На уроках немецкого я чувствовал себя принцем. Мать не зря надрывалась над пишущей машинкой, выколачивая рубли для оплаты уроков фрейлейн Шульц, омрачившей мои детские годы. Понятно, что все наши часто менявшиеся школьные немки души во мне не чаяли. И задержавшаяся дольше других Елена Францевна не являла собой исключения, хотя я никак не соответствовал ее идеалу ученика.
Она требовала в классе не просто тишины и внимания, а молитвенной сосредоточенности, как в храме. Худущая, изжелта-серая, напоминающая лемура громадными темными подглазьями на изможденном, в кулачок, личике, Елена Францевна казалась умирающей от какой-то страшной болезни. Но она была совершенно здорова, никогда не пропускала уроков, даже во время эпидемий гриппа, валивших всех учителей подряд. Она могла наорать на ученика за рассеянный взгляд или случайную улыбку. Куда хуже крика были ее въедливые нотации, она словно кусала тебя обидными словами. Конечно, за глаза ее звали Крысой, — в каждой школе есть своя Крыса, — а худая, востренькая, злая Елена Францевна казалась специально созданной для этой клички. Была ли она на самом деле такой злой? У ребят не существовало двух мнений на этот счет. Мне же она представлялась несчастным, издерганным человеком. Но я-то был принцем! Она вызывала меня читать вслух, и маленькое, некрасивое ее лицо молодо розовело, когда я выдавал свое «истинно берлинское произношение».
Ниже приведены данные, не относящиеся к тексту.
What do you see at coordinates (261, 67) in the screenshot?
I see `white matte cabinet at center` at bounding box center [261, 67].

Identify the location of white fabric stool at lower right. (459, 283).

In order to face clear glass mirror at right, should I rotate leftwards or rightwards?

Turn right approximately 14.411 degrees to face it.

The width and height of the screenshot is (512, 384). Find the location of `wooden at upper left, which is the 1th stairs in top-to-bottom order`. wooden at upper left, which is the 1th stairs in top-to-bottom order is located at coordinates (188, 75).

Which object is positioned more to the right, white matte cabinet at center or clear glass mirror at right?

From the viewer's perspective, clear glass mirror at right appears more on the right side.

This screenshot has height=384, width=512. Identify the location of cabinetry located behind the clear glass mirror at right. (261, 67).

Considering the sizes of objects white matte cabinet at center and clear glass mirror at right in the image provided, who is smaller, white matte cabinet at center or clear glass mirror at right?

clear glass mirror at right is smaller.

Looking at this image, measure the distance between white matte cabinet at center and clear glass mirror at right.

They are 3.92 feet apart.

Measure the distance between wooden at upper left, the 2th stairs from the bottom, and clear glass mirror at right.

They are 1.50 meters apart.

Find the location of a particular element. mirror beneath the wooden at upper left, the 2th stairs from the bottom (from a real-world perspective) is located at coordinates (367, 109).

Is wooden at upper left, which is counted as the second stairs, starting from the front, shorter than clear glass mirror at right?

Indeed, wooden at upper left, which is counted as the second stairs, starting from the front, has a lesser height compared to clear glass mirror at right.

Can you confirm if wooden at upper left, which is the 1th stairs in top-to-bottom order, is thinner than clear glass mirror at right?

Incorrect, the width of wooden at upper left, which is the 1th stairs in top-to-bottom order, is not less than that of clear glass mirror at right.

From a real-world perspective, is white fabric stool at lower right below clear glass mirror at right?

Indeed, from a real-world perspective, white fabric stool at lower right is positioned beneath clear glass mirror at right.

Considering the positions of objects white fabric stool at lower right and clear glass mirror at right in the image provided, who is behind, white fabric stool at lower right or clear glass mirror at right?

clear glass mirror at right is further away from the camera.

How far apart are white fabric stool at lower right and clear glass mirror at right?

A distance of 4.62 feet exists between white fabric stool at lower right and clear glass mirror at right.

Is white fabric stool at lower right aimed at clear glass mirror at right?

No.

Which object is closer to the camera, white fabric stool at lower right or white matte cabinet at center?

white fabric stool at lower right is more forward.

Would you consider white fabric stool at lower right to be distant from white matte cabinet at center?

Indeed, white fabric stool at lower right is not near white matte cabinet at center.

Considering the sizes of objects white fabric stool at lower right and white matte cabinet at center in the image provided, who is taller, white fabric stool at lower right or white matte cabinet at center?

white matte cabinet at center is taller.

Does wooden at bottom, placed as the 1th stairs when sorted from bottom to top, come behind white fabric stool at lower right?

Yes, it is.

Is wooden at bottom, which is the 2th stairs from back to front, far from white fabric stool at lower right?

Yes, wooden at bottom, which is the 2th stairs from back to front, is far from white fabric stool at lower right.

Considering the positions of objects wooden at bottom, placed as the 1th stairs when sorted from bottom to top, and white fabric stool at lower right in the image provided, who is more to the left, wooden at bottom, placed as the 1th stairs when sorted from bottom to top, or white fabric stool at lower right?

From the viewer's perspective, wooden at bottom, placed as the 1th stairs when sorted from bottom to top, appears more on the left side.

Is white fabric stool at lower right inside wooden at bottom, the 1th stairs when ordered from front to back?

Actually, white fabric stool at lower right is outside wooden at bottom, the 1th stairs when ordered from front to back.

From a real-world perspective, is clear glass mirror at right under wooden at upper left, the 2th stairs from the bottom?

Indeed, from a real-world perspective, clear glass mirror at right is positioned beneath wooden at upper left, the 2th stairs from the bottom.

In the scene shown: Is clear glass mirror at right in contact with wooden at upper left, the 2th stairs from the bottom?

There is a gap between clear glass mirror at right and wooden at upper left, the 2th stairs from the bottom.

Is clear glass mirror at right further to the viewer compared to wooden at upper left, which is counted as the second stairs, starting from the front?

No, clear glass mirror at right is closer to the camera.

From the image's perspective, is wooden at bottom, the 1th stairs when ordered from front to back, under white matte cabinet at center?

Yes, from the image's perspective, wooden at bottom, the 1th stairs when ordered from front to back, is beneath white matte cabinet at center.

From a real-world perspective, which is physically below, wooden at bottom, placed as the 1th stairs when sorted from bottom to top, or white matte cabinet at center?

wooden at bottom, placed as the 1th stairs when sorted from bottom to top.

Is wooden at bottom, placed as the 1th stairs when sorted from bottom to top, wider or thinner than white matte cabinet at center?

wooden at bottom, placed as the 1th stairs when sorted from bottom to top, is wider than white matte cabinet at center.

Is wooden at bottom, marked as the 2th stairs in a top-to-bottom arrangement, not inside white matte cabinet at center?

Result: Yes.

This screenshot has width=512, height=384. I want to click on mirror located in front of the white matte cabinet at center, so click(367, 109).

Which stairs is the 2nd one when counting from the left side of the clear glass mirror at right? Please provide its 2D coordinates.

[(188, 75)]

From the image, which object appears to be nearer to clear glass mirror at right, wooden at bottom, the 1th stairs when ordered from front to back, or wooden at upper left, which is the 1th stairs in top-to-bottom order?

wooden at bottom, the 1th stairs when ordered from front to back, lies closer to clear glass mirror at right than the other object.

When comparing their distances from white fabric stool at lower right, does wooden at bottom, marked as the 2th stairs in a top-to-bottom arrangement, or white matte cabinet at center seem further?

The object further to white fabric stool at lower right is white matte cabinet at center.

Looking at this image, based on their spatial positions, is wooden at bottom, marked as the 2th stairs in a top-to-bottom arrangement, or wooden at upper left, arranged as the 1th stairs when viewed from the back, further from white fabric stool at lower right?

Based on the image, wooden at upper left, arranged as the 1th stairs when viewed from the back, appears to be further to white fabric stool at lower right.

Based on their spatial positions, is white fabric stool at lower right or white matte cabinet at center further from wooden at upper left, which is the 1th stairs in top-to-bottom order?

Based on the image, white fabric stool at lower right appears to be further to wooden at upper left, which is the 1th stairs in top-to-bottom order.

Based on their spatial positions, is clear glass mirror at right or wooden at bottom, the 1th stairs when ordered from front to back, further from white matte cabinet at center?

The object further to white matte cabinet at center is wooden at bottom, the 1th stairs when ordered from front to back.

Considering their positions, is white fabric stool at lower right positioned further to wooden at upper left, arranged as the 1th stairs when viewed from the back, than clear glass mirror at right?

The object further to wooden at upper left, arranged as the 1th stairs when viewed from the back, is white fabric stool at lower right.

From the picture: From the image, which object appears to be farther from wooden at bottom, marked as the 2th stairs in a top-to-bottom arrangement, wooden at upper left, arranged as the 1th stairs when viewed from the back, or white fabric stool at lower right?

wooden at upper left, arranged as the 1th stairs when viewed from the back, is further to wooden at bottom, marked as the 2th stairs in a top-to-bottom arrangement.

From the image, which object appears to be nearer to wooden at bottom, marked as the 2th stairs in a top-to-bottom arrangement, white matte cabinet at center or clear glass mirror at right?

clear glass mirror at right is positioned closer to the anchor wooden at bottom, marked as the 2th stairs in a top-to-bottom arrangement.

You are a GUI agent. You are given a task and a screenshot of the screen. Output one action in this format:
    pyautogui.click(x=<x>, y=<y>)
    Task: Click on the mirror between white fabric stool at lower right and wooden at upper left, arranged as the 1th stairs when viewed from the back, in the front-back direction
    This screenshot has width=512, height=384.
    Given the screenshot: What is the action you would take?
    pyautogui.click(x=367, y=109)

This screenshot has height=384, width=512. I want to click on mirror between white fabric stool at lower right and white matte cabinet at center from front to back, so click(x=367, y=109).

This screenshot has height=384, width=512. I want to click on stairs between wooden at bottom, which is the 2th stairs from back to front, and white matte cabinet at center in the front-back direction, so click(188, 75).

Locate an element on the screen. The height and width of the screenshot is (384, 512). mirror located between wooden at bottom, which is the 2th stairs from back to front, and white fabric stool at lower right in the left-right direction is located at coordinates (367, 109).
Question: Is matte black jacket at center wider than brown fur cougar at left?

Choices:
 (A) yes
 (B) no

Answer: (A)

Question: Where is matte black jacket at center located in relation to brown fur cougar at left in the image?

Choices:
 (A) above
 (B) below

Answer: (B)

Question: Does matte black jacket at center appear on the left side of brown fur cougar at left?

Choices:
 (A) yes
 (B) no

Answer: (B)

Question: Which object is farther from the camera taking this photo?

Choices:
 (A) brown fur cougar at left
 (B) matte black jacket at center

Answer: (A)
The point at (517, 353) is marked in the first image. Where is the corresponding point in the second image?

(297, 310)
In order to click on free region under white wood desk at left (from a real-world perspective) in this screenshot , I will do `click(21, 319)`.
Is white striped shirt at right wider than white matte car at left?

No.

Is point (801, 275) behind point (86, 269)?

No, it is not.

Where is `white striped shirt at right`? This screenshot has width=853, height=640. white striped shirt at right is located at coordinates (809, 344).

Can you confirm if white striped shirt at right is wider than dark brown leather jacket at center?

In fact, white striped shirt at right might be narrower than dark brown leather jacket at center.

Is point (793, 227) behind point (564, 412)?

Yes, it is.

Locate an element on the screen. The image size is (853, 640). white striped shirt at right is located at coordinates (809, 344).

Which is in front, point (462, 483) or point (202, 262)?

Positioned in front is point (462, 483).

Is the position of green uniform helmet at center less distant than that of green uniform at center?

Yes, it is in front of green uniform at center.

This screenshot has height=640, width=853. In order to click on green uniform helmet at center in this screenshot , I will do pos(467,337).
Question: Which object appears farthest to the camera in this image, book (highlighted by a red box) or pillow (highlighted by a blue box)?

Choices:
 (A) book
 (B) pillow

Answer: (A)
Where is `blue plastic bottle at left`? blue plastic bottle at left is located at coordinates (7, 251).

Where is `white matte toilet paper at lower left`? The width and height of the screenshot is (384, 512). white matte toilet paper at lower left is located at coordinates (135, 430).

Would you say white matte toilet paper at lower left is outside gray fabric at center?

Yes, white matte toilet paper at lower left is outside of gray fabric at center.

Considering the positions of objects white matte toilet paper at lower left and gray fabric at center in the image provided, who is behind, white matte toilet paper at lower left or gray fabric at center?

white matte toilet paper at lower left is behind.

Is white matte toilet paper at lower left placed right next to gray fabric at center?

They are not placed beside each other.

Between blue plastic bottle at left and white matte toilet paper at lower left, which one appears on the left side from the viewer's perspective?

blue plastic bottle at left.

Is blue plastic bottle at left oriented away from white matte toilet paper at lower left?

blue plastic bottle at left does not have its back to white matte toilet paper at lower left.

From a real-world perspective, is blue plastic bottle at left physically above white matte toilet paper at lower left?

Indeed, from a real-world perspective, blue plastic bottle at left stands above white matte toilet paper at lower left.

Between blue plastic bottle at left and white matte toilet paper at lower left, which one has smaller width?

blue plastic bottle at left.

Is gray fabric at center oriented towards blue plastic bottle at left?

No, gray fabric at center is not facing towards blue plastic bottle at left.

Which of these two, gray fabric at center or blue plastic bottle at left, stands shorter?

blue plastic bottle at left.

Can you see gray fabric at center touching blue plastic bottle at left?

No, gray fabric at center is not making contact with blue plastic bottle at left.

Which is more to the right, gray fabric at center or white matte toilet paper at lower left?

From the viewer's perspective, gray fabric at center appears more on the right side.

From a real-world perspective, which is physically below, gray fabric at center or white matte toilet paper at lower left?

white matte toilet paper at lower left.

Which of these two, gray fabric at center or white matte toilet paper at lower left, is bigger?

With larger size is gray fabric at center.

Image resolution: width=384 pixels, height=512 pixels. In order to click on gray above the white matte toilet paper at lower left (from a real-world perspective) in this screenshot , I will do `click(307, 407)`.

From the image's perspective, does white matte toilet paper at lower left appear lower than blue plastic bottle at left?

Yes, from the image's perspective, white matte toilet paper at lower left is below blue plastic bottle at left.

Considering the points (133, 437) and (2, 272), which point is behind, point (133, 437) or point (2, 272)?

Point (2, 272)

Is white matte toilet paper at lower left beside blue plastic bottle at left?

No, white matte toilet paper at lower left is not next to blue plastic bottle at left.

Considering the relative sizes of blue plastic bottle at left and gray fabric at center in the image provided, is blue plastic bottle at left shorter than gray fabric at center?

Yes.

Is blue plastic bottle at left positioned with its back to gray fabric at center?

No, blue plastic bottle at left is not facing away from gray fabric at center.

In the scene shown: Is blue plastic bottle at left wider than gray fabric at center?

Но настал и мой черед. Елена Францевна никогда не спрашивала у меня уроков. Мы и так разговаривали с ней по-немецки, чего же еще надо? Вдруг, ни с того ни с сего, она вызвала меня к доске, будто самого рядового ученика. Как раз перед этим я пропустил несколько дней — то ли болел, то ли прогуливал — и понятия не имел о домашнем задании. Наверное, она все-таки была злючкой и вызвала меня нарочно, чтоб подловить. Но поначалу все шло хорошо. Я проспрягал какой-то глагол, отбарабанил предлоги, требующие дательного падежа, прочел по учебнику тошнотворную назидательную историйку и пересказал содержание.
— Прекрасно, — поджала узкие, бледные губы Елена Францевна. — Теперь стихотворение.
— Какое стихотворение?
— То, которое задано! — отчеканила она ледяным тоном.
— А вы разве задавали?
— Привык на уроках ворон считать! — Удивительно, как легко она заводилась — с пол-оборота. — Здоровенный парень, а дисциплина!..
— Да я же не был в школе! Я болел.
Она уставилась на меня окольцованными синевой, лемурьими глазами и стала листать классный журнал, пальцы ее дрожали.
— Совершенно верно, ты отсутствовал. А спросить у товарищей, что задано, мозгов не хватило?
Взял бы да и сказал — не хватило. Ну что она могла мне сделать? Поставить «неуд»? Едва ли. И тут я нашел другой выход. О домашних заданиях я спрашивал у Павлика, а он ни словом не обмолвился о стихотворении. Забыл, наверное. Я так и сказал Елене Францевне с легкой усмешкой, призывая и ее отнестись к случившемуся юмористически.
— Встань! — приказала Павлику немка. — Это правда?
Он молча наклонил голову. И я тут же понял, что это неправда. Как раз о немецком я его не спрашивал. О математике, русском, истории, биологии спрашивал, а готовить немецкие уроки я считал ниже своего достоинства — принц все-таки!